■ 課題:
1. ハンチントン病の記事にある次の一文を英語に訳せ。「岡澤教授は「毒性が低く有効な化合物を探すなど研究を進めたい」と話している。」
2. ハンチントン病の記事から、「Ku70は、ほかの2種類のタ」から「存期間が約30%長くなった。」までの部分を一字も変えずに出力せよ。

■ 本文:
_ _ _

手足などが不随意運動をしたり、認知障害などの症状が出る神経難病「ハンチントン病」は、病気の原因タンパク質によって、損傷したDNAを修復する仕組みが働かなくなるのが原因との研究結果を岡澤均東京医科歯科大教授(神経内科学)らが3日付の米科学誌に発表した。

ハンチントン病は、日本では人口10万人当たり約0・5人の患者がいるとされる。この仕組みを回復させることが、ハンチントン病の新たな治療法開発につながる可能性があるという。

ハンチントン病は、遺伝子変異が原因で「変異型ハンチンチン」という異常なタンパク質ができる。岡澤教授らは、タンパク質同士の結合を網羅的に調べる方法で、これが「Ku70」というタンパク質と結合することを見つけた。

Ku70は、ほかの2種類のタンパク質と複合体を作り、2本鎖のDNAが損傷した場合に修復する機能があるが、岡澤教授らは、変異型ハンチンチンがあると複合体を作りにくくなることをマウスの実験で確認した。

複合体を作る前に、Ku70が分解されるなどして少なくなるためとみられ、変異型ハンチンチンがあるマウスでKu70を通常の2倍程度作らせると、生存期間が約30%長くなった。

治療に応用するには、Ku70を作る遺伝子を導入する方法や、変異型ハンチンチンがKu70と結合するのを阻害する化合物の開発などが考えられるという。

岡澤教授は「毒性が低く有効な化合物を探すなど研究を進めたい」と話している。
(ハンチントン病、原因はDNA修復障害 実験で確認)

_ _ _

点対応の追跡データ:
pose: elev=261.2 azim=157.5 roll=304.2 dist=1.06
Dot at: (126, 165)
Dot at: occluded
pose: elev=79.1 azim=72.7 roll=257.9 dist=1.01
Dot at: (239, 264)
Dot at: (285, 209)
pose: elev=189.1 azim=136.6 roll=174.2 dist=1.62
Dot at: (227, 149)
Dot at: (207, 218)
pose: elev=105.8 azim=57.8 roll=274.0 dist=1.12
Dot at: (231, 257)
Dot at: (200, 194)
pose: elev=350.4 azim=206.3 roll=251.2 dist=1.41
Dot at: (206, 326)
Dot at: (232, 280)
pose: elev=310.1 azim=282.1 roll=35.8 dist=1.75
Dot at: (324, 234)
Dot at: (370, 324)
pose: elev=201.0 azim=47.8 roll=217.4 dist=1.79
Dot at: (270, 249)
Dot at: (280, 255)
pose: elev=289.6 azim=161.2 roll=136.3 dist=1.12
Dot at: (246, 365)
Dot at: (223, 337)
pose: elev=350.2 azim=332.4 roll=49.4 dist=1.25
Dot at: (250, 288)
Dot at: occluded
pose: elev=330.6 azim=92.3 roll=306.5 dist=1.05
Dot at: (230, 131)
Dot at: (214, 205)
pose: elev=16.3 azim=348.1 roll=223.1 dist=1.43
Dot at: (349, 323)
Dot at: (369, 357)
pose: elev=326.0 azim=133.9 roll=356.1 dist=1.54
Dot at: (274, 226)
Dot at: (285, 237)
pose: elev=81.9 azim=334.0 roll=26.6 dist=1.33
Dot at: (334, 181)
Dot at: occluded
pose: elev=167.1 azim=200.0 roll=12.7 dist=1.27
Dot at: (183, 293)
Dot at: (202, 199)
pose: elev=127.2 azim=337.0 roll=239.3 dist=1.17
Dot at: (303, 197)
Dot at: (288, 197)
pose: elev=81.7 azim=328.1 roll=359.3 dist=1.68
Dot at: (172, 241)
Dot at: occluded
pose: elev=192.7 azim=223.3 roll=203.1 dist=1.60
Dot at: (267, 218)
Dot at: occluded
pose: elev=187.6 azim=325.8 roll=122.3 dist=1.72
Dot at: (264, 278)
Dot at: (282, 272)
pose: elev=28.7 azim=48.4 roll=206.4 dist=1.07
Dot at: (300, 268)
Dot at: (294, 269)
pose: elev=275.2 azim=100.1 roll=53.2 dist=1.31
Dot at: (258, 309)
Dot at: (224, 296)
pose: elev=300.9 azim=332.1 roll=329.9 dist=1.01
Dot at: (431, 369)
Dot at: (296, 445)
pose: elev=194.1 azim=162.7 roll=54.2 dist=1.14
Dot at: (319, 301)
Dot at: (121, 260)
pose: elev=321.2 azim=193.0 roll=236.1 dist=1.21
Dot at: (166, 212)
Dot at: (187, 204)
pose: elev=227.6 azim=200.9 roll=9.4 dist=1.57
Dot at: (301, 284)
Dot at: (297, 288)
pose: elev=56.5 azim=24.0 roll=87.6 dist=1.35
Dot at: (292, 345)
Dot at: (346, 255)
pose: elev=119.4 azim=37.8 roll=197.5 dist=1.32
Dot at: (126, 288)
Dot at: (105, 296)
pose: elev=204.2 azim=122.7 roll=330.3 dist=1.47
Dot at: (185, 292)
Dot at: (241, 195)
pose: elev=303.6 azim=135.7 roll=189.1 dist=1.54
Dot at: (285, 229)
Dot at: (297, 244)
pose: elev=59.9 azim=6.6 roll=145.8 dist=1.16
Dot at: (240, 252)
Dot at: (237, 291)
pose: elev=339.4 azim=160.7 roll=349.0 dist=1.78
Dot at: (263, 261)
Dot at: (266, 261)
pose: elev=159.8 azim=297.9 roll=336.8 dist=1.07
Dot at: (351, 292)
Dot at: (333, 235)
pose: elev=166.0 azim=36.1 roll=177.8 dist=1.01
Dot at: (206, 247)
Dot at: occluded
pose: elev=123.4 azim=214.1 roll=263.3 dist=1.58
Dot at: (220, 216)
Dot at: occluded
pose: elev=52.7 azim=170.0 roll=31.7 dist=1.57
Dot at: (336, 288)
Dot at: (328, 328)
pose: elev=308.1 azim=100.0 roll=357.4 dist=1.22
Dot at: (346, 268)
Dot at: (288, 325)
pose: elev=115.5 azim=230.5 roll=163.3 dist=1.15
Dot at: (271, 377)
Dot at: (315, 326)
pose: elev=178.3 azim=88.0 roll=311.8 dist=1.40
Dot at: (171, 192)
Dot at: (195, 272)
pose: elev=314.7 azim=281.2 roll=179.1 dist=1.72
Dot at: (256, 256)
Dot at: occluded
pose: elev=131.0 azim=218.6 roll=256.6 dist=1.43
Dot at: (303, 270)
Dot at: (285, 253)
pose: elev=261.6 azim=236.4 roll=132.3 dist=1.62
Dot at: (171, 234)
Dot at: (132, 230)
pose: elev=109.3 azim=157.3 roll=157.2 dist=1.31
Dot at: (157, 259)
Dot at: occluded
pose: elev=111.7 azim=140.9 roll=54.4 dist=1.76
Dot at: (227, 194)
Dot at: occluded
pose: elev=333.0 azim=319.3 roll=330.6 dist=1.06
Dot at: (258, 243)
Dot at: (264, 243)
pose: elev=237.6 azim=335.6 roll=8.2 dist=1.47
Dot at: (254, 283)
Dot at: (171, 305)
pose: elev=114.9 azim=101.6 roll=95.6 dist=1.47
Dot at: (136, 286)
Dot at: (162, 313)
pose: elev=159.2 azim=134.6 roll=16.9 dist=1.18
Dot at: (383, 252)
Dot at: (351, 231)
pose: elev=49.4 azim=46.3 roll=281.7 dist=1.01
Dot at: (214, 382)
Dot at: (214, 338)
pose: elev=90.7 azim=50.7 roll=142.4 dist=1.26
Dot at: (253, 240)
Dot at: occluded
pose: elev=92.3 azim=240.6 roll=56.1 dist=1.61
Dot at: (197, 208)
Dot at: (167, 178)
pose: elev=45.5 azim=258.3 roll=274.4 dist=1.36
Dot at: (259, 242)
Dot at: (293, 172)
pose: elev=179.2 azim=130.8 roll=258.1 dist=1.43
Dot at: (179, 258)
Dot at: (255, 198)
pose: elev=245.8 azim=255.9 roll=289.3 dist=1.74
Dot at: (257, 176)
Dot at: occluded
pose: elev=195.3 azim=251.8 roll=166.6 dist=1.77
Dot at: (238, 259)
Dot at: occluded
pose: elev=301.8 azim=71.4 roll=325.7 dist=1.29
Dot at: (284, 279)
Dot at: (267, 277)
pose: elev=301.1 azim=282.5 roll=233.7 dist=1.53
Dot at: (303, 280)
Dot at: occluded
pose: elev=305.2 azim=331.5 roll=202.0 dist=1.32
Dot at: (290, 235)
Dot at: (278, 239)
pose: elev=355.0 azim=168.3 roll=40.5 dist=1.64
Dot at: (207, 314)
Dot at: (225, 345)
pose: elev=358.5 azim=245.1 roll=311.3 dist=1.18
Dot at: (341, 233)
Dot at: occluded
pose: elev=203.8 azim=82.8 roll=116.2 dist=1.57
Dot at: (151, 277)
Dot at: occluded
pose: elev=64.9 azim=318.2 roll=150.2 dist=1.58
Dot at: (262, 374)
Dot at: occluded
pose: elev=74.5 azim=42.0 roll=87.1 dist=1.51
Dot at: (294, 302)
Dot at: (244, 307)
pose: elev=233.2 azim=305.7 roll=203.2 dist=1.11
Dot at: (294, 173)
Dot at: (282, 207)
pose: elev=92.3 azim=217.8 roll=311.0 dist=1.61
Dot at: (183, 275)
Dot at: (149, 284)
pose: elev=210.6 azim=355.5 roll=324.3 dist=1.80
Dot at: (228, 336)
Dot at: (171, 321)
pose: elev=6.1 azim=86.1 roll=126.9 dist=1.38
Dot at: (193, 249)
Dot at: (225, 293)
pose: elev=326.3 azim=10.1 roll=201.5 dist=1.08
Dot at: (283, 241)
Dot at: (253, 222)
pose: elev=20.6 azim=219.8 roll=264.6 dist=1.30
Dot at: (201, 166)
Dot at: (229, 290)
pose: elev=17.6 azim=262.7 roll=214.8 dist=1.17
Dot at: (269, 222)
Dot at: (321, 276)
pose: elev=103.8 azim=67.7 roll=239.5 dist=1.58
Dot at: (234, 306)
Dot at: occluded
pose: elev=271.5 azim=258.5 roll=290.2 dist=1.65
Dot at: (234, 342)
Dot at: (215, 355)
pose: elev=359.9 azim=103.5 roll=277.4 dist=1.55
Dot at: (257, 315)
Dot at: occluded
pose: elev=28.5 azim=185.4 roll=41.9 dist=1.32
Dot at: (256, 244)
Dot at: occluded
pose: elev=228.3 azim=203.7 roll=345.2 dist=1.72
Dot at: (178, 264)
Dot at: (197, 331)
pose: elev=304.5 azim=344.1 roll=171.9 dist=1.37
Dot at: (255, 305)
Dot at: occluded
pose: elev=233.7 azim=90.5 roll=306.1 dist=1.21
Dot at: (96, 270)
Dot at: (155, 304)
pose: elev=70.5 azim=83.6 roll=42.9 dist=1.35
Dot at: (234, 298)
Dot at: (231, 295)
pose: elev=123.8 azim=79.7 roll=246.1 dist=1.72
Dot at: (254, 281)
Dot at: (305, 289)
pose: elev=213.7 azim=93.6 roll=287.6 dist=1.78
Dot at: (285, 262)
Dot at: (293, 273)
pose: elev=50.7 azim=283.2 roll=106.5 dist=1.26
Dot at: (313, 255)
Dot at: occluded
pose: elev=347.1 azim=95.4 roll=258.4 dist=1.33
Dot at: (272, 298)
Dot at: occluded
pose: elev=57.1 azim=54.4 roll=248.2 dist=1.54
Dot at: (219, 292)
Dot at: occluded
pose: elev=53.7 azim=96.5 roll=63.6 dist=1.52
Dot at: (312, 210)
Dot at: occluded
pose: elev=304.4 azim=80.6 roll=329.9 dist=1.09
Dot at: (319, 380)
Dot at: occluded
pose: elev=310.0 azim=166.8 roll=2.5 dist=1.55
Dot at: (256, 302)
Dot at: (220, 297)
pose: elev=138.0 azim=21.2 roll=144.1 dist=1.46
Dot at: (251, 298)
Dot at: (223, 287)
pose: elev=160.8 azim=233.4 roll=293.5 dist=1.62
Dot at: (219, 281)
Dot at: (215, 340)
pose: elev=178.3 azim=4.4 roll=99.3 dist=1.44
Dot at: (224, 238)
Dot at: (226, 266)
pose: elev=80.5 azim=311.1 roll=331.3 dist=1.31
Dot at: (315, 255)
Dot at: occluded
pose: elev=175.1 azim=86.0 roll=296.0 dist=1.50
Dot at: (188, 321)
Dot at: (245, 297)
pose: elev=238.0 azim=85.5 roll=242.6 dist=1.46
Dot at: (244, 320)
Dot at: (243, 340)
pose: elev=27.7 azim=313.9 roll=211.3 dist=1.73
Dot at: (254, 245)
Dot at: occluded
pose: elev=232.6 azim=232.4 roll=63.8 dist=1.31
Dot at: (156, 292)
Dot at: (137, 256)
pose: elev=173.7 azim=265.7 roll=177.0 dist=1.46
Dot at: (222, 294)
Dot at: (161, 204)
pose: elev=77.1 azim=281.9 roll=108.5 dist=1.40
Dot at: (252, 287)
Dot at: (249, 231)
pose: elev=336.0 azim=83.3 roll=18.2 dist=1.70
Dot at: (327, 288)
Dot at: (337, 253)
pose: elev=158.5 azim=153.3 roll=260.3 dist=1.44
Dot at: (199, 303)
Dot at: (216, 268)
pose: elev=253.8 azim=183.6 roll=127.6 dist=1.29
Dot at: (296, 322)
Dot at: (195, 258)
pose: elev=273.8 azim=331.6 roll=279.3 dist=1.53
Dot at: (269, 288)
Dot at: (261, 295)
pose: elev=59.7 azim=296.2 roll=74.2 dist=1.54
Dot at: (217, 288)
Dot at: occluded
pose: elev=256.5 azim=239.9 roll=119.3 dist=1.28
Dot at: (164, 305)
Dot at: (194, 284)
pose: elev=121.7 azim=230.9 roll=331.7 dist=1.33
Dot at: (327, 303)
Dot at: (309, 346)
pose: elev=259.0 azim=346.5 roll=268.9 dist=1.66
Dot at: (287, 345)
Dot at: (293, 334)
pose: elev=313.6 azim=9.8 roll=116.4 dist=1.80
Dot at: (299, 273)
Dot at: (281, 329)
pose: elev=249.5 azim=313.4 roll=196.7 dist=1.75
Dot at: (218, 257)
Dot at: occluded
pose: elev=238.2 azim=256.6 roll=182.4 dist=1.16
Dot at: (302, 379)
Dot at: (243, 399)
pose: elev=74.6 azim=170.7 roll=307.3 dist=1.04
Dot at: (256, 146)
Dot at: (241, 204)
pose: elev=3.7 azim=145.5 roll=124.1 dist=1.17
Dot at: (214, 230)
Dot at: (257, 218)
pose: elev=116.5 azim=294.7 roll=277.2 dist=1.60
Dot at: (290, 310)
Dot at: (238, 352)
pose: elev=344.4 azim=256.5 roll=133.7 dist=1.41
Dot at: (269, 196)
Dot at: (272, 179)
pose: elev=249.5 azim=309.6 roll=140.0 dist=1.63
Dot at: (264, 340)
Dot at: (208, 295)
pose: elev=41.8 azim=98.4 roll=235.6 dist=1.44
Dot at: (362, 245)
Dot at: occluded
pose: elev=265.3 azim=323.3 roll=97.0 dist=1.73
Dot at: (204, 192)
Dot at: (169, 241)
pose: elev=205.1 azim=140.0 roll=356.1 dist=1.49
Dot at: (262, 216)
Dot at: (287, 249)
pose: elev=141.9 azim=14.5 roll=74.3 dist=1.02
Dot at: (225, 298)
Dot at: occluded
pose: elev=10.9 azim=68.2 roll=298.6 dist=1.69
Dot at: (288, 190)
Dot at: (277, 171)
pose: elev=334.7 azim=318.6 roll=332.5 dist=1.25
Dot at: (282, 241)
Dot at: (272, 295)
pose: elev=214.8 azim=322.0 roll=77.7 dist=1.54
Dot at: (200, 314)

_ _ _

■ 課題の解答:
1. Professor Okazawa says, "We want to advance our research, for example by searching for compounds that have low toxicity and are effective."

2.
Ku70は、ほかの2種類のタンパク質と複合体を作り、2本鎖のDNAが損傷した場合に修復する機能があるが、岡澤教授らは、変異型ハンチンチンがあると複合体を作りにくくなることをマウスの実験で確認した。

複合体を作る前に、Ku70が分解されるなどして少なくなるためとみられ、変異型ハンチンチンがあるマウスでKu70を通常の2倍程度作らせると、生存期間が約30%長くなった。